● PROMPT:
Write out all of the records below precisely as given, omitting the images.

[Source records]
══════════

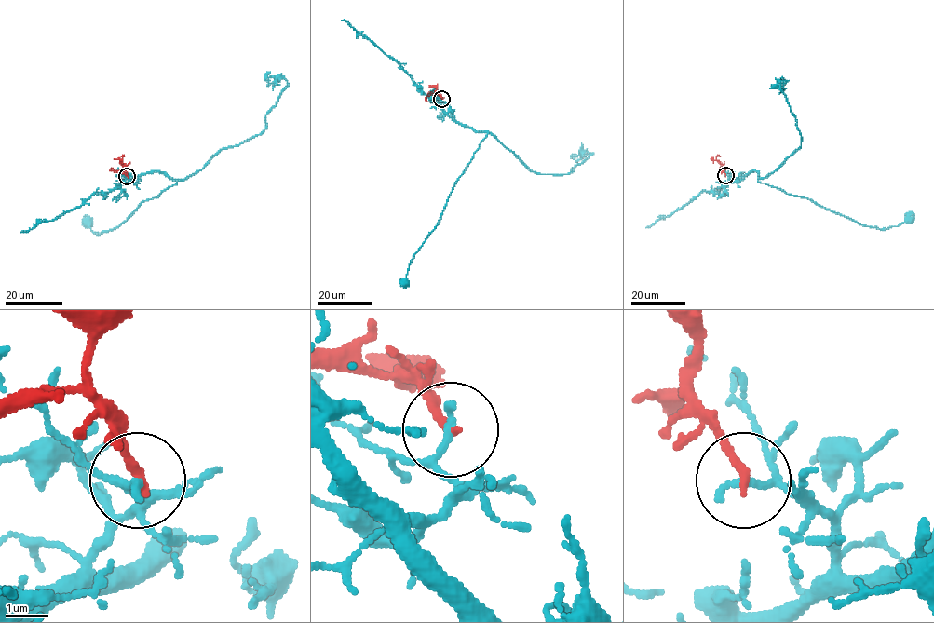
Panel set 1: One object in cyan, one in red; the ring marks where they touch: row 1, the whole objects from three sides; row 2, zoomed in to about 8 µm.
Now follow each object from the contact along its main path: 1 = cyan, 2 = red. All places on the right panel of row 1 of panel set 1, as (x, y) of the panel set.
1: (724, 175), (732, 182), (756, 170), (758, 181), (879, 229), (899, 225), (910, 217)
2: (724, 175), (723, 167), (712, 158)

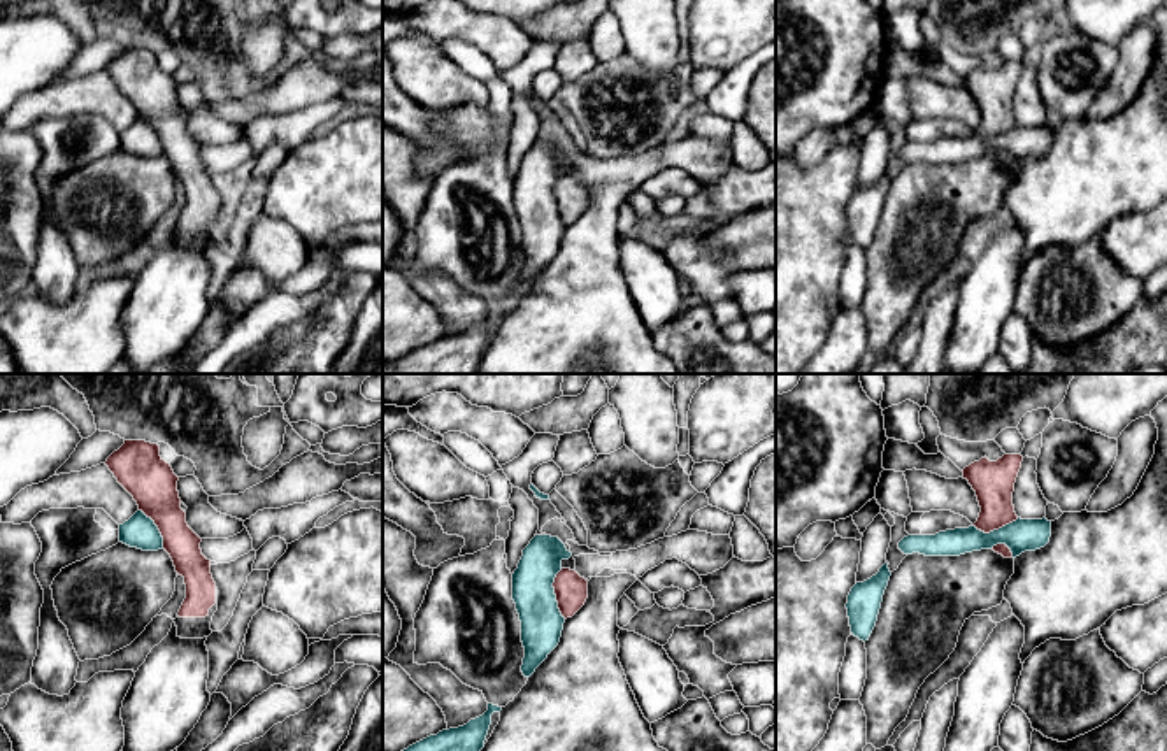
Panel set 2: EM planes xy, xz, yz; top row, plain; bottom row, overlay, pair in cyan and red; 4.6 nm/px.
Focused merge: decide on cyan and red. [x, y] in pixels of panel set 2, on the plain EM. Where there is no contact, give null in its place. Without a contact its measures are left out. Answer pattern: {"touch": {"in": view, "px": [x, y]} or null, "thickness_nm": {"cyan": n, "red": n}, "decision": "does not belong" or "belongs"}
{"touch": {"in": "xz", "px": [553, 200]}, "thickness_nm": {"cyan": 190, "red": 150}, "decision": "does not belong"}

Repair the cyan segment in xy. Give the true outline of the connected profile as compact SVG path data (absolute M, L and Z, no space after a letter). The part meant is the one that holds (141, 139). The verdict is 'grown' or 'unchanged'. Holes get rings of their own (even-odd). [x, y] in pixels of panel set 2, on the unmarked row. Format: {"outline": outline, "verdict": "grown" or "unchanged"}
{"outline": "M137 118L128 128L119 132L119 149L142 158L163 156L163 144L151 125Z", "verdict": "unchanged"}

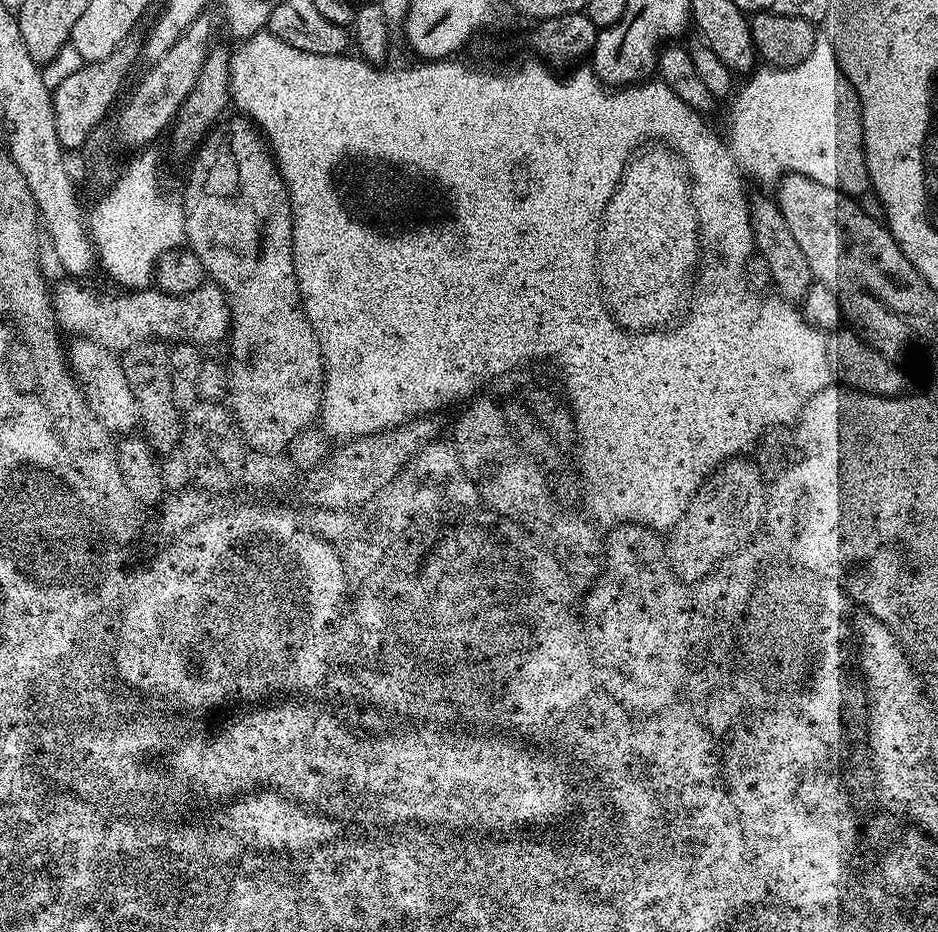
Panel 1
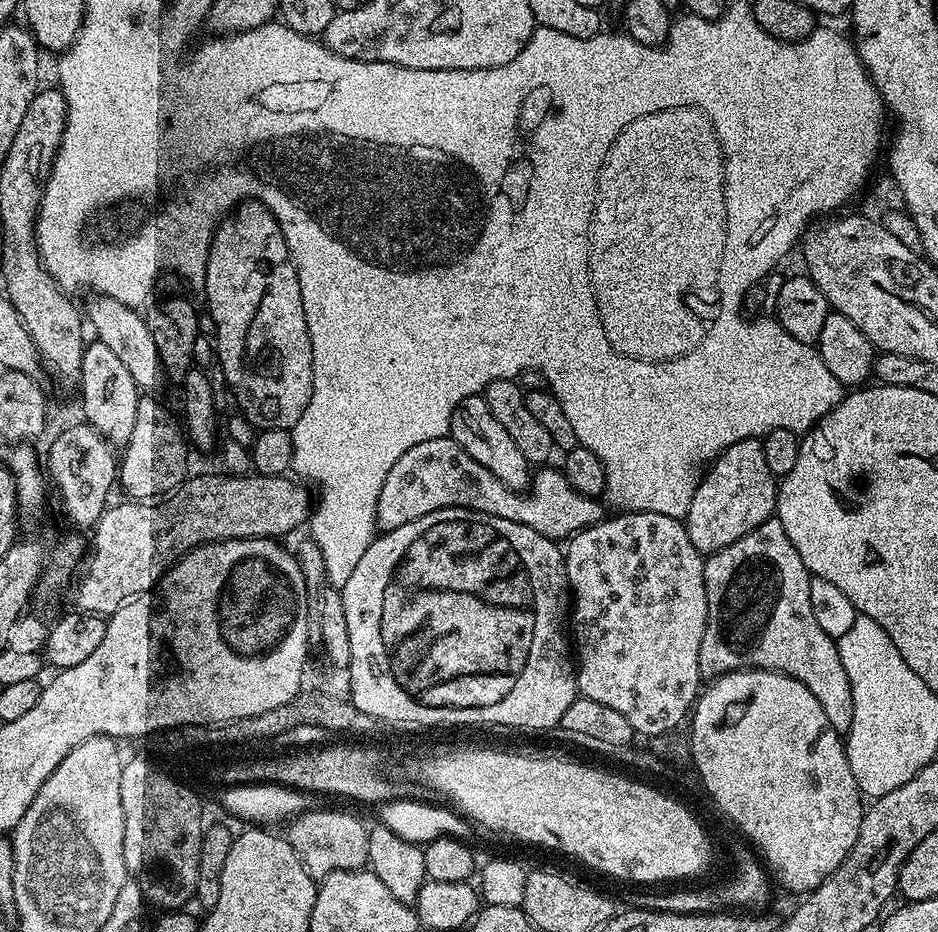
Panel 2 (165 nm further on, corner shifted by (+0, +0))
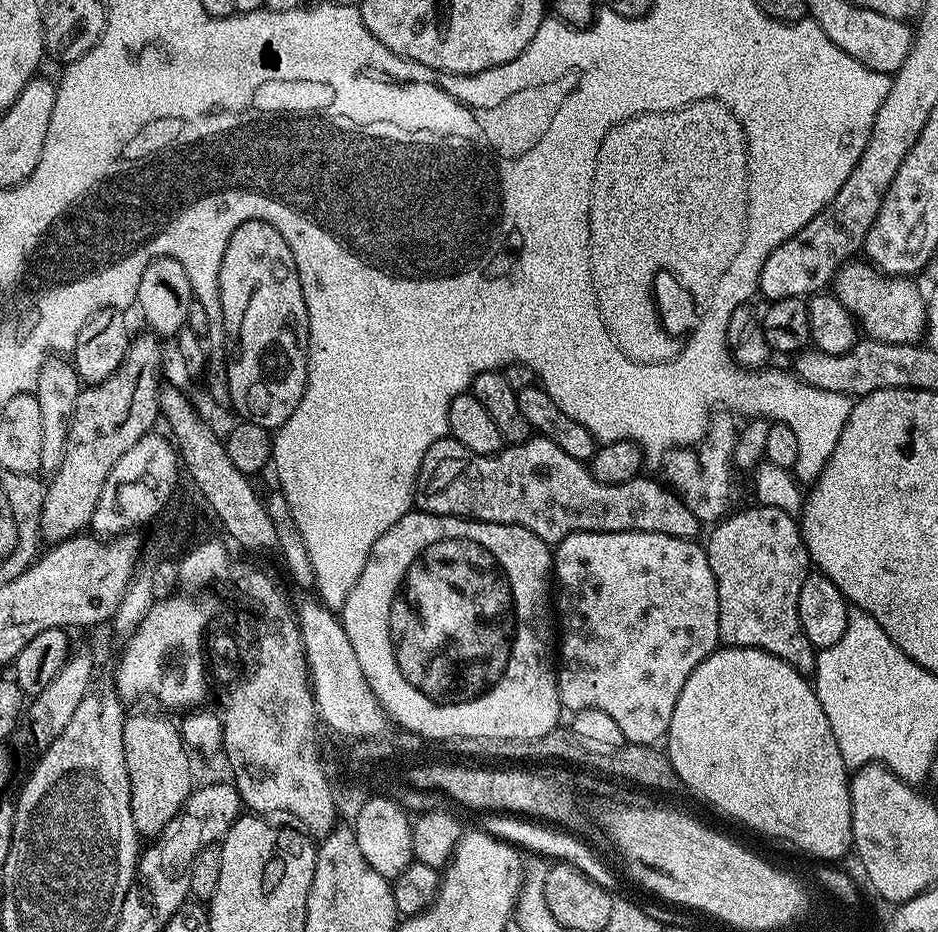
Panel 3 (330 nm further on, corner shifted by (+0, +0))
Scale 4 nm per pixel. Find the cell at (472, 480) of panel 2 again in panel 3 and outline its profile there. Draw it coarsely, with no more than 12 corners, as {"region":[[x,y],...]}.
{"region":[[539,434],[491,456],[434,442],[414,504],[522,526],[696,540],[658,481],[603,484]]}

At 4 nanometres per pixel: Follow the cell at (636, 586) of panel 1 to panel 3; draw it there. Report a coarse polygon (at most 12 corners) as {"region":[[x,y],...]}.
{"region":[[696,540],[555,545],[561,709],[667,737],[721,643]]}

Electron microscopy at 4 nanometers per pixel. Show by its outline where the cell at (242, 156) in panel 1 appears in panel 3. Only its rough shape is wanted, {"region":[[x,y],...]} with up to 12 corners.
{"region":[[286,238],[226,242],[218,288],[241,421],[278,430],[308,381]]}

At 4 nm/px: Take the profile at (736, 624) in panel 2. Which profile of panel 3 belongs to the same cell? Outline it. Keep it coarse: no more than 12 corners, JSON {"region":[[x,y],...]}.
{"region":[[765,504],[709,531],[720,639],[816,670],[798,622],[810,575],[793,513]]}

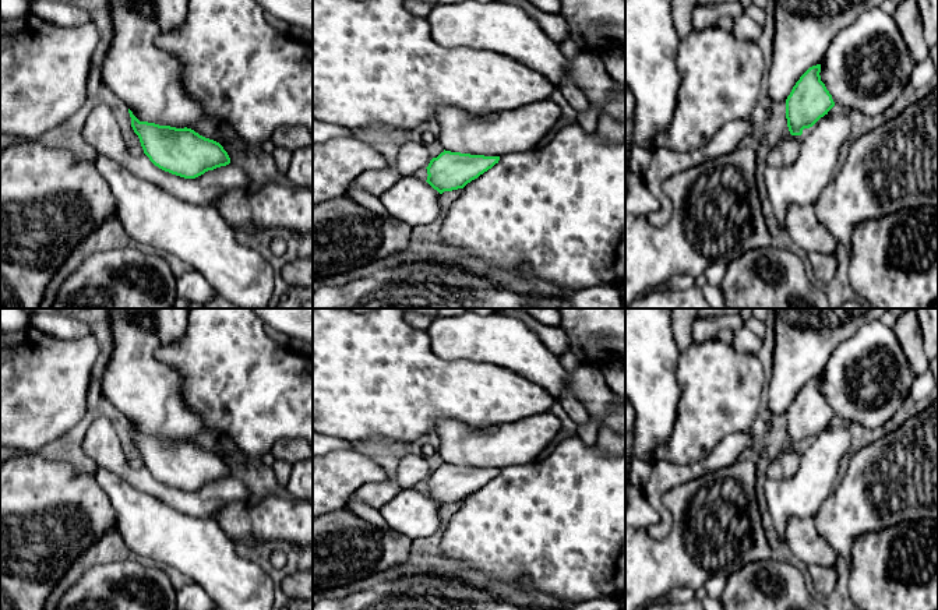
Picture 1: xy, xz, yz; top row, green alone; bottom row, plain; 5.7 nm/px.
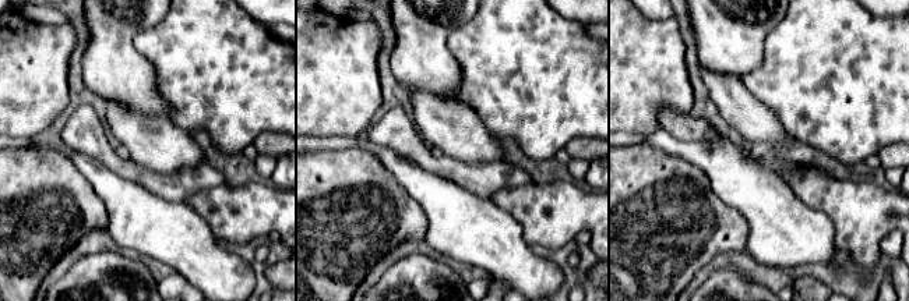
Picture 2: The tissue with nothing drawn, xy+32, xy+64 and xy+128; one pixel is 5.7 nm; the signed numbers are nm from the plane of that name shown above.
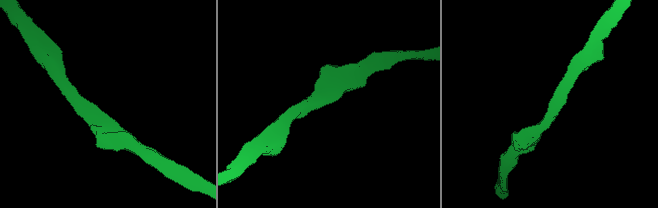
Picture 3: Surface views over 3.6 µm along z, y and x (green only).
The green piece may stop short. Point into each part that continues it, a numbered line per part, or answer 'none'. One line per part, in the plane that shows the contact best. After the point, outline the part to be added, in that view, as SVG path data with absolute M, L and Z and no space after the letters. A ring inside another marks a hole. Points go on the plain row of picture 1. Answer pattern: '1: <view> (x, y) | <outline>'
none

══════════

● YOUR RESPONSE:
Panel set 1: One object in cyan, one in red; the ring marks where they touch: row 1, the whole objects from three sides; row 2, zoomed in to about 8 µm.
Now follow each object from the contact along its main path: 1 = cyan, 2 = red. All places on the right panel of row 1 of panel set 1, as (x, y) of the panel set.
1: (724, 175), (732, 182), (756, 170), (758, 181), (879, 229), (899, 225), (910, 217)
2: (724, 175), (723, 167), (712, 158)

Panel set 2: EM planes xy, xz, yz; top row, plain; bottom row, overlay, pair in cyan and red; 4.6 nm/px.
Focused merge: decide on cyan and red. [x, y] in pixels of panel set 2, on the plain EM. Where there is no contact, give null in its place. Without a contact its measures are left out. Answer pattern: {"touch": {"in": view, "px": [x, y]} or null, "thickness_nm": {"cyan": n, "red": n}, "decision": "does not belong" or "belongs"}
{"touch": {"in": "xz", "px": [553, 200]}, "thickness_nm": {"cyan": 190, "red": 150}, "decision": "does not belong"}

Repair the cyan segment in xy. Give the true outline of the connected profile as compact SVG path data (absolute M, L and Z, no space after a letter). The part meant is the one that holds (141, 139). The verdict is 'grown' or 'unchanged'. Holes get rings of their own (even-odd). [x, y] in pixels of panel set 2, on the unmarked row. Format: {"outline": outline, "verdict": "grown" or "unchanged"}
{"outline": "M137 118L128 128L119 132L119 149L142 158L163 156L163 144L151 125Z", "verdict": "unchanged"}

Panel 1
Panel 2 (165 nm further on, corner shifted by (+0, +0))
Panel 3 (330 nm further on, corner shifted by (+0, +0))
Scale 4 nm per pixel. Find the cell at (472, 480) of panel 2 again in panel 3 and outline its profile there. Draw it coarsely, with no more than 12 corners, as {"region":[[x,y],...]}.
{"region":[[539,434],[491,456],[434,442],[414,504],[522,526],[696,540],[658,481],[603,484]]}

At 4 nanometres per pixel: Follow the cell at (636, 586) of panel 1 to panel 3; draw it there. Report a coarse polygon (at most 12 corners) as {"region":[[x,y],...]}.
{"region":[[696,540],[555,545],[561,709],[667,737],[721,643]]}

Electron microscopy at 4 nanometers per pixel. Show by its outline where the cell at (242, 156) in panel 1 appears in panel 3. Only its rough shape is wanted, {"region":[[x,y],...]} with up to 12 corners.
{"region":[[286,238],[226,242],[218,288],[241,421],[278,430],[308,381]]}

At 4 nm/px: Take the profile at (736, 624) in panel 2. Which profile of panel 3 belongs to the same cell? Outline it. Keep it coarse: no more than 12 corners, JSON {"region":[[x,y],...]}.
{"region":[[765,504],[709,531],[720,639],[816,670],[798,622],[810,575],[793,513]]}

Picture 1: xy, xz, yz; top row, green alone; bottom row, plain; 5.7 nm/px.
Picture 2: The tissue with nothing drawn, xy+32, xy+64 and xy+128; one pixel is 5.7 nm; the signed numbers are nm from the plane of that name shown above.
Picture 3: Surface views over 3.6 µm along z, y and x (green only).
The green piece may stop short. Point into each part that continues it, a numbered line per part, or answer 'none'. One line per part, in the plane that shows the contact best. After the point, outline the part to be added, in that view, as SVG path data with absolute M, L and Z and no space after the letters. A ring inside another marks a hole. Points go on the plain row of picture 1. Answer pattern: '1: <view> (x, y) | <outline>'
none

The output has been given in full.